Мы рассаживаемся в двух кабинетах. С четырех часов пошли мобилизованные. Регистратура выдавала нам их карточки или просто военные билеты. Солдат вызывают из коридора по фамилиям, секретарь проверяет, когда проходил медкомиссию. Если давно — посылает к врачам, если недавно — спрашивает:
— Здоров? Служить можешь?
— Могу.
Штамп — и конец. Принят.
Вот они идут передо мной — защитники Отечества. От 20 до 35. Колхозники из пригородных деревень. Рабочие нашей промышленности — лесопилки, пристаней, леспромхоза, мелкие служащие — их теперь много в районе и городе, сапожники и портные из артелей. Они мне знакомы — по больнице, по прошлым переосвидетельствованиям, просто по улице. Плохо одетые, но не запущенные, в чистых рубахах.
Так уж повелось на Руси. В большинстве — худые. Хмурые. Слов не говорят. Собрались на тяжкую работу. Нужно. Надо идти. Они раздеваются у входа в класс, в загородке из скамеек. Кладут на пол свои холщовые мешки или фанерные чемоданчики, снимают латаные сапоги или матерчатые туфли, брюки и пиджаки из «чертовой кожи», домотканые холщовые порты и подходят к доктору, прикрывая ладонями стыдные места.
Голый человек совсем безоружен. Он даже соврать боится, если, конечно, опыта не имеет.
— Ну, так что болит?
— Да так, ничего, к погоде плечо грызет, перелом был.
Ему 35 лет, трое ребят и беременная жена. Руки от работы будто покрыты дубовой корой. Он робко говорит свои жалобы, чуть-чуть надеется, что доктор найдет какой-нибудь огрех в его теле и отпустит домой.
Я смотрю на его руку, проверяю силу и объем движений в суставах. Потом слушаю его грудь — без капли жира и с четкой границей коричневого загара на шее. Слушаю больше для порядка, он здоров.
— Все у вас хорошо. Нужно служить.
— Служить так служить. Как все, так и мы.
Пошел одеваться, будто с облегчением. Молодой парень, с чубом, с улыбкой всеми зубами.
* * * * *
# Набор заданий:
1. Отредактируйте фрагмент текста о медкомиссии: начиная со слов «Голый человек совсем» и далее вплоть до слов «грызет, перелом был.» замените «плечо» на «колено».
2. Где раздеваются мобилизованные, если верить тексту о медкомиссии?
3. Допишите следующую часть текста о медкомиссии мобилизованных, начав сразу после его последнего предложения.
Записи к этому тексту никакого отношения не имеют.

Собранные записи с данными
* * * * *
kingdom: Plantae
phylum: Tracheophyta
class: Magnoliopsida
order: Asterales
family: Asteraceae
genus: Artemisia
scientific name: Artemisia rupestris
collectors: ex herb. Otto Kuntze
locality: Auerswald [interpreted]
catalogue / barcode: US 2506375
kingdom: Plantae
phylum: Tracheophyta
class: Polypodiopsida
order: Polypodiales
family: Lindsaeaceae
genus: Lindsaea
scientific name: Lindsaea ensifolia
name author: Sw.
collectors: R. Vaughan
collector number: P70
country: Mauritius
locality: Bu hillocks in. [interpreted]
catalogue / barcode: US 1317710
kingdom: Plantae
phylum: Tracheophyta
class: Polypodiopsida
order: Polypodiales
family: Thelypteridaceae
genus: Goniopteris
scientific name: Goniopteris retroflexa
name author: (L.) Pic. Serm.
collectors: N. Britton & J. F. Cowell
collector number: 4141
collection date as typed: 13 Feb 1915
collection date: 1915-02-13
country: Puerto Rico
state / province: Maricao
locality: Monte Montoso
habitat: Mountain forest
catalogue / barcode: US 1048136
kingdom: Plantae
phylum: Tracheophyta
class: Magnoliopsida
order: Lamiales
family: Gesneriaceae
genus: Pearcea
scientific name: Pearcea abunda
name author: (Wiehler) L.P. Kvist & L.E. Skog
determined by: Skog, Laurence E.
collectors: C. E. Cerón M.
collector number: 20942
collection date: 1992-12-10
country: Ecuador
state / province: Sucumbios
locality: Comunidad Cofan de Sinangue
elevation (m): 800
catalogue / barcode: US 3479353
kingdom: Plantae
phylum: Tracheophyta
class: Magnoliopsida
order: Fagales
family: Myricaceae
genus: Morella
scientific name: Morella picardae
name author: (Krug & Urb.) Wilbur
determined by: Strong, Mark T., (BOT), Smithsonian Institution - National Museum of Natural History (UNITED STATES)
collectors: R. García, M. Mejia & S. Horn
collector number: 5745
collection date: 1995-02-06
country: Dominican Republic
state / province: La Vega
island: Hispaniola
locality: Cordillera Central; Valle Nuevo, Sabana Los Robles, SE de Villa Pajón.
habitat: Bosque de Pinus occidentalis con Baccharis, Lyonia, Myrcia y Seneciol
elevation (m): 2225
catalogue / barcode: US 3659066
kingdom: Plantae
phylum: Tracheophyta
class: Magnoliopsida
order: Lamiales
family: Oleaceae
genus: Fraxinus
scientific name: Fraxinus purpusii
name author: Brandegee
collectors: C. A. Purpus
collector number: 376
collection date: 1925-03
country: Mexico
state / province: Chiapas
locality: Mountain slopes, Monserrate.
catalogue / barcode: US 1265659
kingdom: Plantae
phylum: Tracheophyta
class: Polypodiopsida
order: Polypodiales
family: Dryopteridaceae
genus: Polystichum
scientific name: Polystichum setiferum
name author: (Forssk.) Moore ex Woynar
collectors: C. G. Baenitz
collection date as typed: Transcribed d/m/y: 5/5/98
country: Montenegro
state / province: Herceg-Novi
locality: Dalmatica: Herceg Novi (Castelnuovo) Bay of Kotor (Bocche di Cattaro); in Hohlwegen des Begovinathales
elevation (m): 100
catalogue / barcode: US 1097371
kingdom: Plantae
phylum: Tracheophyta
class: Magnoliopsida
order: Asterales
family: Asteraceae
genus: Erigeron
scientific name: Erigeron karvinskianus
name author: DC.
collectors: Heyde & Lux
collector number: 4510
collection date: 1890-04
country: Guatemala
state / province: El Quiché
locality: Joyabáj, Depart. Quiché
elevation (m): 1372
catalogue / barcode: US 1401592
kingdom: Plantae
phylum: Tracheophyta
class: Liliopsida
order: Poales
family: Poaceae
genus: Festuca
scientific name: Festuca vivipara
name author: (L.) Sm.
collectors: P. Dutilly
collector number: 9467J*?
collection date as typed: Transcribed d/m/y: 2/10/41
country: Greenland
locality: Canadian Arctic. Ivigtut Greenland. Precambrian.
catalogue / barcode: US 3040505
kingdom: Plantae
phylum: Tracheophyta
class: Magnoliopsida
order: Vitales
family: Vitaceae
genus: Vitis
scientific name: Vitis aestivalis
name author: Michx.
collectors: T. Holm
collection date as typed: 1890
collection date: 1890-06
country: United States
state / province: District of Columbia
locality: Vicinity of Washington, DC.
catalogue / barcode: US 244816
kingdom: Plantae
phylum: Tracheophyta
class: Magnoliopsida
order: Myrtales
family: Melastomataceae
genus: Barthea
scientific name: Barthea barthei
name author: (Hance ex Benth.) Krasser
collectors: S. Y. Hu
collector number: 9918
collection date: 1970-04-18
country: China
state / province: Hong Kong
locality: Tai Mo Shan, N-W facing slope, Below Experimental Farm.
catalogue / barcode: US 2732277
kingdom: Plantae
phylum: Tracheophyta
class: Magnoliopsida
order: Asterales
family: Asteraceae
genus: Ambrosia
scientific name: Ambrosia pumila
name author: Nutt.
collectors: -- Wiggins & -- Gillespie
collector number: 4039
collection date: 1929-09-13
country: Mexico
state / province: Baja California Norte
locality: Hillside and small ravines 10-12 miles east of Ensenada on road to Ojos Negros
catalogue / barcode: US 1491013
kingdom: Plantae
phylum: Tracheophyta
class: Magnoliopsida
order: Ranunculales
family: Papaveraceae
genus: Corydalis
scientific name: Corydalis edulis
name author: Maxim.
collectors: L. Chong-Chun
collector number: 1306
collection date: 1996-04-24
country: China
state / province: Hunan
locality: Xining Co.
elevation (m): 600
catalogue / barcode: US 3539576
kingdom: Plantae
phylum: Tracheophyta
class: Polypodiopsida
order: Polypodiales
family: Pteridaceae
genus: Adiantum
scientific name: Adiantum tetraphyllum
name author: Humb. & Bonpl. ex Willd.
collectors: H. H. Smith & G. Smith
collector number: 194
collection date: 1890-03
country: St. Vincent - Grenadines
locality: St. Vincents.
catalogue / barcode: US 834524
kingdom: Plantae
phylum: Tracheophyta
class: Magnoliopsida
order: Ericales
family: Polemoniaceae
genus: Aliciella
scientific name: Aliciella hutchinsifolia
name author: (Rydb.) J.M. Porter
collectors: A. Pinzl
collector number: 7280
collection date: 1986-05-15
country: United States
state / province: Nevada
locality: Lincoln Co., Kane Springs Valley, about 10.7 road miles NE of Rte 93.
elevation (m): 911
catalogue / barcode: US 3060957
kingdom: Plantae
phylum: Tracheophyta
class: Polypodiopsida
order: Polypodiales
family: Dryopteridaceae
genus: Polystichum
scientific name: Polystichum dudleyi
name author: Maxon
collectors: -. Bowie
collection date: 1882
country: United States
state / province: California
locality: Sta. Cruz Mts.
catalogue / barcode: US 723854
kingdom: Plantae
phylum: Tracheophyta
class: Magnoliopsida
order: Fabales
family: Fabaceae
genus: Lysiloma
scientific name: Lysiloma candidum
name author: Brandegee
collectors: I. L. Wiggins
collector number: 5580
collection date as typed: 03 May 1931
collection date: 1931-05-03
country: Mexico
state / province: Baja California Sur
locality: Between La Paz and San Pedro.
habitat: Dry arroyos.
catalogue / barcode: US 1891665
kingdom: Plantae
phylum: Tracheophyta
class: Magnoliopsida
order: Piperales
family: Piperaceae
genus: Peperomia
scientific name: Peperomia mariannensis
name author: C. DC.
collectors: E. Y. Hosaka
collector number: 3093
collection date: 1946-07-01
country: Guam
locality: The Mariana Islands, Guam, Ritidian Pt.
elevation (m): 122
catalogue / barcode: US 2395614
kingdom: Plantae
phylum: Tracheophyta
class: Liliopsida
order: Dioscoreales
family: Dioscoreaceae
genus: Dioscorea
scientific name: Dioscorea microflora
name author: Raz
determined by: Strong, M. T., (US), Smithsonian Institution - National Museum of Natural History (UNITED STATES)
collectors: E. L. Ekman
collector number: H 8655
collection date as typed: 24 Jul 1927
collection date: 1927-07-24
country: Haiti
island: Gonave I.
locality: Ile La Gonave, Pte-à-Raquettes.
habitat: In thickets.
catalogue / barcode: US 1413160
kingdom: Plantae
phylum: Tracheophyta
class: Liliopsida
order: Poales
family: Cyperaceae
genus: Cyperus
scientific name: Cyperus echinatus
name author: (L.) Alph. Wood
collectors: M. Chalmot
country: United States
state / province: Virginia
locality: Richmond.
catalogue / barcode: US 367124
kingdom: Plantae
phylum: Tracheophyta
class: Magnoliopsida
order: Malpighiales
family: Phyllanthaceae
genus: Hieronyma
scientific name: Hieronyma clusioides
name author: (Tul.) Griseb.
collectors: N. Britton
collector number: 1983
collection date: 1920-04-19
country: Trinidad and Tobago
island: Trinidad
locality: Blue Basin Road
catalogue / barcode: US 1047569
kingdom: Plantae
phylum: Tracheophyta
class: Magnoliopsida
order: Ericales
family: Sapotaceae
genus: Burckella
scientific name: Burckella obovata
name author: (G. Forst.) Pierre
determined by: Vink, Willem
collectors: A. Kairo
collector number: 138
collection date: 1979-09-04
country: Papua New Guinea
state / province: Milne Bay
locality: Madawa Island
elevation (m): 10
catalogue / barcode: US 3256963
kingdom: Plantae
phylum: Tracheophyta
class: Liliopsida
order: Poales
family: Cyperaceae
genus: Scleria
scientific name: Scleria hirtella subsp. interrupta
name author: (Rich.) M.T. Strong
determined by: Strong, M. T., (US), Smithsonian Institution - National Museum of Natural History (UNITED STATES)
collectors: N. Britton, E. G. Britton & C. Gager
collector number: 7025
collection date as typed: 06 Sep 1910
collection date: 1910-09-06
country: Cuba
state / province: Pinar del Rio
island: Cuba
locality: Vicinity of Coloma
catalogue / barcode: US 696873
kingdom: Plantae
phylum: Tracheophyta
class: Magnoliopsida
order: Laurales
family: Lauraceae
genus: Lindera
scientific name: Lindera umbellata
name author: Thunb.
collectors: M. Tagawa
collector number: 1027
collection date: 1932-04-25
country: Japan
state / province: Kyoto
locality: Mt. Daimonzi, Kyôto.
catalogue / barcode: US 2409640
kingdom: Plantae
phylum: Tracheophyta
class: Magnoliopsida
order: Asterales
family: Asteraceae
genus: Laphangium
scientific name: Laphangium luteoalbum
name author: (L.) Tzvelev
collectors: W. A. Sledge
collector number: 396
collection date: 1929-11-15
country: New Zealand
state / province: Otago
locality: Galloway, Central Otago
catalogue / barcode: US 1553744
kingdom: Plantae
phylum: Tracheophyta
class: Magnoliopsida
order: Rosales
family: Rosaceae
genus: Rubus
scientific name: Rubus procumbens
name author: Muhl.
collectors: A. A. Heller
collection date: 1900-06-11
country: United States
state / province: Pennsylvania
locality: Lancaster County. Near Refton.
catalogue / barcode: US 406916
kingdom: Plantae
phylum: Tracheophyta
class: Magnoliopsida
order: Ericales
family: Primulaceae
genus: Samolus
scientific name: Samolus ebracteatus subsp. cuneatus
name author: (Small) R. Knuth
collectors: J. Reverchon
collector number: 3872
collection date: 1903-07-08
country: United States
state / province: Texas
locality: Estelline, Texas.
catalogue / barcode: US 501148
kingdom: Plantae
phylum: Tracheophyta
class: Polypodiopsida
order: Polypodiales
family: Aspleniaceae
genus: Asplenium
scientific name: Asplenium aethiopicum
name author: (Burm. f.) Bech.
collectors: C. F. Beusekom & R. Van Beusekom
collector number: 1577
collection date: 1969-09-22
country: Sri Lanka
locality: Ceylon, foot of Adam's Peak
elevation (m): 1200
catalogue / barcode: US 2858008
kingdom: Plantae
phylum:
* * * * *
# Решенные задания:
1.
Голый человек совсем безоружен. Он даже соврать боится, если, конечно, опыта не имеет.
— Ну, так что болит?
— Да так, ничего, к погоде колено грызет, перелом был.

2. У входа в класс, в загородке из скамеек.

3.
— Не, не служил. Порок сердца признавали, отсрочивали. Да я здоров, доктор, здоров! На лесопильном работаю. На фронт надо, фашистов бить.
Послушал сердце и написал: «Годен к строевой службе».
Попадаются и такие, что симулируют. Наивно, большей частью без особых надежд на успех.
Часам к семи вечера народ пошел густо. Очередь шумела в коридоре. Выпившие попадались все чаще и чаще. Совсем пьяных отсеивали в регистратуре — складывали в один класс, вповалку, чтобы проспались. Без особых придирок. Тех, кто уже прошел комиссию, собирали в другой класс, а как накопится взвод, строили на дворе и — в запасной полк — или прямо на вокзал.
Из открытых окон видно, как вокруг разрастается целый лагерь. На телегах и на земле сидят бабы, дети и мужики компаниями, беседуют, едят, выпивают. Это из колхозов приехали, кто подальше. Изредка песни слышатся, чаще всего из фильмов. Когда из задних дверей школы выводят очередной взвод, все кругом подхватываются и кидаются к школе: посмотреть своих и провожать — совсем, на войну. Женщины бросаются прямо в ряды, все мешается. Старшины, что отводят новобранцев, кричат охрипшими голосами, оттаскивают особо мешающих.
Взвод отправляется вдоль Советского проспекта… Мужчины держат за руки детей, жены виснут у них на плечах, другие — скромные — идут поодаль. Шум, возгласы, рыдания. Изредка слышны лозунги:
— Смерть фашистам
Потом женщины будут возвращаться домой, одинокие, растерянные — к новой жизни. Солдатки…
Отец мой пошел на войну в августе 1914 года, когда мне было восемь месяцев. Мама рассказывала, как провожала его из деревни в Череповец, и, наверное, также стояла около пункта и плакала. А потом возвращалась на пароходе в семью своей свекрови, старухи жесткой и жадной…
К двум часам рассвело, и сняли одеяла с окон, но работа остановилась. Людской поток иссяк. Вот и кончился наш первый день войны. А что там, на фронте?